(Tasks for this exercise):
1. In the MRV thread below, why does the reply to the question about the bedroom DVR say wireless isn't the best option for HD MRV? Answer in one to three sentences.
2. In the MRV thread, how does everything from "Wireless isn't the" down to "(Jun 15, 2003)" read if you replace "Hardwired" with "Wired"?

(Excerpt to read):
_____

# mrv



## morgan79 (Oct 9, 2007)

i have a new hr24-100 in l.room & hr-20-700 in b room.. i dont have the swm set up.can u get mrv without this swm set up...and does both receivers have to be hooked up to the internet..the one in bedroom has no internet access...thanks for the help.....


----------



## jdspencer (Nov 8, 2003)

Unsupported MRV mode is when you connect each DVR to a router using ethernet which is connected to the internet. You need all DVRs to be connected in order for MRV to work between them. If one DVR doesn't have network access then you need the DECA method. I'm sure someone here will guide you on this. I just have my two DVRs connected via ethernet.


----------



## litzdog911 (Jun 23, 2004)

It's getting hard to activate do-it-yourself (non-supported) Whole Home DVR setups. But you can find all the information you need here ....
http://www.dbstalk.com/showthread.php?t=177590

Ideally, though, you should call DirecTV and request the fully supported Whole DVR upgrade installation and activation.


----------



## morgan79 (Oct 9, 2007)

since the one in the bedroom has no internet access could i do the wireless cinema hookup.& have the mrv work then...


----------



## veryoldschool (Dec 10, 2006)

morgan79 said:


> since the one in the bedroom has no internet access could i do the wireless cinema hookup.& have the mrv work then...


Wireless isn't the best option for HD MRV. While some have gotten it to work, there are just too many things that can/will cause problems, since this streams. Hardwired or coax [DECA] networking is the best option.


----------



## harsh (Jun 15, 2003)

_____

(The data):
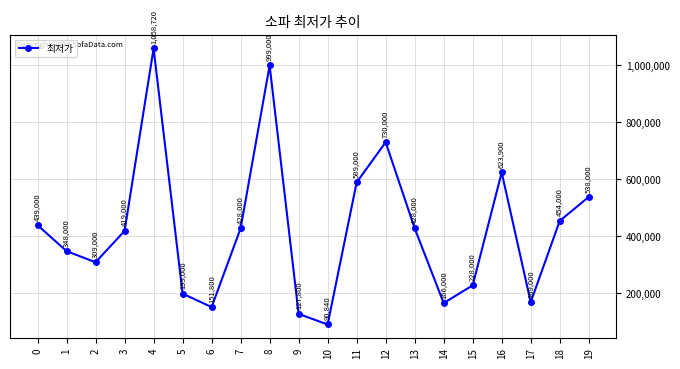

What is the value of the 4th point from the left?

419000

_____

(Expected results):
1. HD MRV streams, so too many things can or will cause problems over a wireless connection. Some people have gotten it to work, but hardwired or coax (DECA) networking is the better choice.

2.
Wireless isn't the best option for HD MRV. While some have gotten it to work, there are just too many things that can/will cause problems, since this streams. Wired or coax [DECA] networking is the best option.


----------



## harsh (Jun 15, 2003)